- _Provided data_:
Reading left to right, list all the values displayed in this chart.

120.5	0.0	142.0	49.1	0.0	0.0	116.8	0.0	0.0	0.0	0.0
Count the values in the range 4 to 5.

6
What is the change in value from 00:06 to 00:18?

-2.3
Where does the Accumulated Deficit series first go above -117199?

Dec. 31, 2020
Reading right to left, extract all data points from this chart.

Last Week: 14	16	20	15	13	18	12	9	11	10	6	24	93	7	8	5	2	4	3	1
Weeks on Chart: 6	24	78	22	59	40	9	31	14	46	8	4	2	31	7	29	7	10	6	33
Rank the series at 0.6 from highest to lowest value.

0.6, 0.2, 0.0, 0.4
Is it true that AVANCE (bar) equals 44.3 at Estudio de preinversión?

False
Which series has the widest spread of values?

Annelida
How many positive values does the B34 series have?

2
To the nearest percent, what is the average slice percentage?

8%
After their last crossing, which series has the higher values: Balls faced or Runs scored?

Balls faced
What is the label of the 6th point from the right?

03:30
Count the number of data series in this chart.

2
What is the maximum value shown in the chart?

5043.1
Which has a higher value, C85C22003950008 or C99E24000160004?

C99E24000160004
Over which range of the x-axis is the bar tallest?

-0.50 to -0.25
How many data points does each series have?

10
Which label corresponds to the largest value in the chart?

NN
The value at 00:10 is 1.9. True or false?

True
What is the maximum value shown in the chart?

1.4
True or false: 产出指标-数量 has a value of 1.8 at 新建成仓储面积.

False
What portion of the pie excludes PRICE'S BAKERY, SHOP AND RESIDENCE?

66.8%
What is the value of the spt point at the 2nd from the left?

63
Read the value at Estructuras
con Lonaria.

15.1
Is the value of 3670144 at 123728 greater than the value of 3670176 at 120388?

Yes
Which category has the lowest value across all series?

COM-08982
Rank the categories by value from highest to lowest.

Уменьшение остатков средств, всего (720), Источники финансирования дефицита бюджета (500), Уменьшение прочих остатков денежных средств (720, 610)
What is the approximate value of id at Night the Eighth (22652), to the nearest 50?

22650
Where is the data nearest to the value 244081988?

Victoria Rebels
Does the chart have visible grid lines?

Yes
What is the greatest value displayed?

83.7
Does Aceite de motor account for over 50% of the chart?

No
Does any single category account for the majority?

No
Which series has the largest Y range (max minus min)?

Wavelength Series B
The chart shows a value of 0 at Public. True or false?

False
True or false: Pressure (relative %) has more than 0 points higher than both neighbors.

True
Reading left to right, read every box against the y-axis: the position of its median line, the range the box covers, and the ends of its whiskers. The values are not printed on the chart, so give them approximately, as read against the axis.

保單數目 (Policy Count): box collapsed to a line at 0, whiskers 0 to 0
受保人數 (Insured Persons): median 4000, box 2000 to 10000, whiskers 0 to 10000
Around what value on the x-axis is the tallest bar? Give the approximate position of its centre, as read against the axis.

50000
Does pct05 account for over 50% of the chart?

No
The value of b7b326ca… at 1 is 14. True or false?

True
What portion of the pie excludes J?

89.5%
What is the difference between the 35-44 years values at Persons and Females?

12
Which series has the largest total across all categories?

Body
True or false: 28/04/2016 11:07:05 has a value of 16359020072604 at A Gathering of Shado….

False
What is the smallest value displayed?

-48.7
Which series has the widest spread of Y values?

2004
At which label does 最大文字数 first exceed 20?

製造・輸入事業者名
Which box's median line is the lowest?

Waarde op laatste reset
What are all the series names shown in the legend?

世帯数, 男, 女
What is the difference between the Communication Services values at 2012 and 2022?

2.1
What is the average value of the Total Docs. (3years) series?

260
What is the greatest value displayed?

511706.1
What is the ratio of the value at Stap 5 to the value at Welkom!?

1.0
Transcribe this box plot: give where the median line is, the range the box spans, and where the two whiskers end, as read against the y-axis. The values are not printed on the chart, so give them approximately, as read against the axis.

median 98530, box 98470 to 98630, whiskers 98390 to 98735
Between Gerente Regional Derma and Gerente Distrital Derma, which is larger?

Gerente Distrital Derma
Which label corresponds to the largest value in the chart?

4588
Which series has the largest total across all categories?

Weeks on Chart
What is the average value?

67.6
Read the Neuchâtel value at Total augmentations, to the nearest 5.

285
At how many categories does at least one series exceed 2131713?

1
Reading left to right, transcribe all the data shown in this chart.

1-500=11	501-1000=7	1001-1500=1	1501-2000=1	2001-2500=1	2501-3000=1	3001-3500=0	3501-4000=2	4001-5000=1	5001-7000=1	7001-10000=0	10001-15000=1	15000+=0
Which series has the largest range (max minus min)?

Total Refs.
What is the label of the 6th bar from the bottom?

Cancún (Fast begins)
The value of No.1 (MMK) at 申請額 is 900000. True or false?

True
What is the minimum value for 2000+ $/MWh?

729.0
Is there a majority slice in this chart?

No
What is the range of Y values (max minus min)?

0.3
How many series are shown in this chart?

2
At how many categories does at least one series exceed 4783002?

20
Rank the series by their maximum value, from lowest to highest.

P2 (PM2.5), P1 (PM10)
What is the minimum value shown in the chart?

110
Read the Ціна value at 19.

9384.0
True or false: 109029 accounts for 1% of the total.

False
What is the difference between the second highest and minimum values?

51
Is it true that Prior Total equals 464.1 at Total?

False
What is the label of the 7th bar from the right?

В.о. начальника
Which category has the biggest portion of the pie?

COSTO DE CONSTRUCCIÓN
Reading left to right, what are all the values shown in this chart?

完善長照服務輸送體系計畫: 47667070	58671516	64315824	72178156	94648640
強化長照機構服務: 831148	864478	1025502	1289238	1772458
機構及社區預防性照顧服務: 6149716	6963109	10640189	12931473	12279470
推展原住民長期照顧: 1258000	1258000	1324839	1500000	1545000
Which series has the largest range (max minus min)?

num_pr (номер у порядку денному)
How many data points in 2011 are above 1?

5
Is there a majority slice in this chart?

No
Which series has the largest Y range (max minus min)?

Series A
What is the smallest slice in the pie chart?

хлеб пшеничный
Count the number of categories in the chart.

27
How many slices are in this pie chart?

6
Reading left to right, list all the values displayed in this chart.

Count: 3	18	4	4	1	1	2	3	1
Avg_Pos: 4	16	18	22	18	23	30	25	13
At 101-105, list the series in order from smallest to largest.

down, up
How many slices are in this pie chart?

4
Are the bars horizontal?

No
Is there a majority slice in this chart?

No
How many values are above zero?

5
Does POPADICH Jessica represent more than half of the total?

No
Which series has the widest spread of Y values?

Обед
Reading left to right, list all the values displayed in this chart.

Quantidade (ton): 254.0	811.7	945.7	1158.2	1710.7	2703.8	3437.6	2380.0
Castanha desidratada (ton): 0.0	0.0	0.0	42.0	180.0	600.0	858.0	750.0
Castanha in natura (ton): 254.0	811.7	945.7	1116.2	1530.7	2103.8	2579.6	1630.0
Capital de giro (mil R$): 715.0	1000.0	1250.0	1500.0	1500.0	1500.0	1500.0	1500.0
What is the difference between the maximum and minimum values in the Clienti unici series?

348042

- _Exercise aim_: Pick out each line in the records that contains the string "number". Matching is case-sensitive.

- _Solution to the problem_:
Count the number of data series in this chart.
Count the number of categories in the chart.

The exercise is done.